Tutorial 7.1:  Ten Atoms of Lennard-Jonesium:  Energy Minimization

INTRODUCTION: 

      "Energy minimization" refers to molecular mechanics algorithms aimed at reducing the potential energy of a collection of atoms. In this tutorial, you will examine two common minimization algorithms, steepest descent and conjugate gradient.

     You will carry out a series of minimizations on different configurations of ten atoms of Lennard-Jonesium in two dimensions. The tutorial is limited to two dimensions, because this makes it very easy to examine the structures. (In two dimensions, the spherical atoms look and behave like disks.) We use Lennard-Jonesium, because the minimum energy structure is the configuration that maximizes the number of interatomic contacts. In the optimum configuration in two dimensions, two LJ atoms have one contact, three atoms have three contacts, and four atoms have five contacts (figure at right).

PREDICTION: 

     What is the minimum energy configuration of ten LJ atoms in two dimensions? From the discussion in the previous paragraph and the figure, you can see that you can tackle this problem by using ten coins on a table. Explore this conformational space and see if you can figure out what the optimum configuration of ten LJ atoms is. Draw a sketch of what you believe to be the optimum structure.

     Count the contacts. In this tutorial, you will use an energy function that gives E = -1 kJ/mol for each ideal contact. The energy of a configuration with c contacts is thus predicted to be -c (kJ/mol). The predicted energies of the ideal conformations for the cases shown in the figure above are given in the table at the right. (N is the number of atoms.) There is also a space for you to enter your prediction for the energy of the optimum conformation of ten atoms of Lennard-Jonesium.

SETUP AND RUN FIRST SIMULATION:

     Create a new folder for your work on this tutorial.

     Open Chimera, Launch Sophia, and initiate a new simulation with:

          PDB File: LJ10-2.pdb

          Force Field:   Lennard-Jones

          FF Mod File:  LJ_E0_1.0.frcmod

          Box length:  2 nm

          Non-bond cutoff:  1 nm

     (Click on "Load Universe")

          Recipe...: SD_1000x1_conv_E-6.json

     To run the simulation, highlight the first ingredient in the Sophia Recipe Window – it will turn blue – and click "Run Next Ingredient".
 

     The recipe specifies steepest descent minimization, with the trajectory terminating after 1000 steps or upon satisfaction of the convergence criterion, whichever comes first. "conv_E-6" in the name of the recipe means that convergence is reached when a step produces a fractional change in energy less than one part in 1,000,000.
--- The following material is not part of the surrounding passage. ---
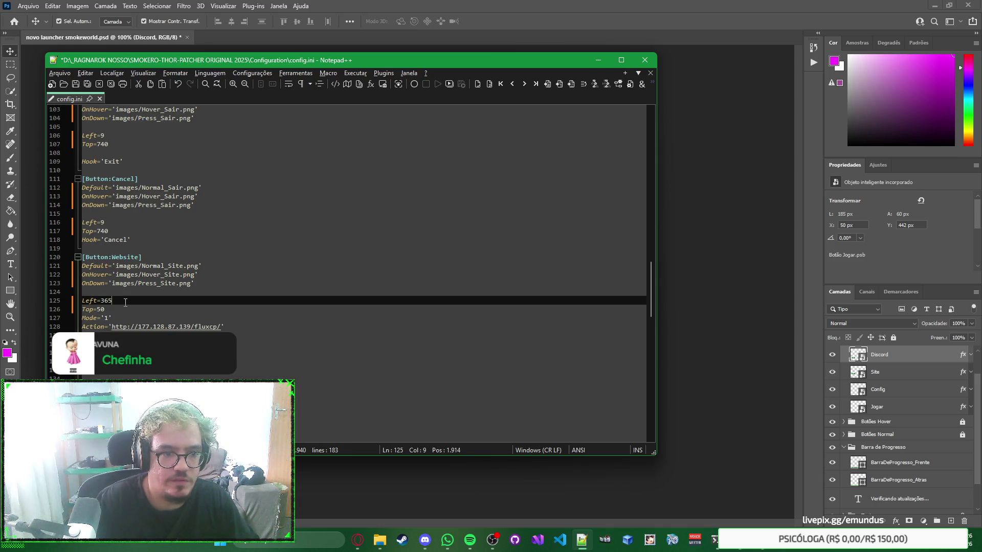
{"action": "key", "text": "alt+Tab"}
ANALYSIS OF FIRST SIMULATION: 

     Adjust the display so the Chimera window, the Trajectory Viewer and the Energy Plot are all visible. The controls in the Trajectory Viewer allow you to move forward and backward in the simulation.

     Play the trajectory and watch both the changes in energy and the changes in atomic positions.  Answer the following questions:

     1.  Count the number of inter-atomic contacts in the final structure.  Does it match your prediction?  If so, does the final energy match your prediction?

     2.  Does the final structure correspond to the global minimum? If not, is the structure at a local minimum?

     3.  Did the minimization satisfy the numerical convergence criterion?

     4.  Based on your answers to the previous three questions, carefully explain in what sense the simulation has converged, and in what sense it has not converged.

OTHER SIMULATIONS:

     1.  Quit Sophia. Then re-launch it and repeat the previous exercise, using the structure in LJ10-3.pdb.

     2.  Comment on the ways this simulation does or does not converge.

     3.  LJ10-3.pdb differs from LJ10-2.pdb by only a small difference in the position of atom 6. Why does the final structure differ so much from that of the previous simulation? 

Once again, this tutorial demonstrates how a relatively small difference in two structures can produce quite large differences in the results of a simulation.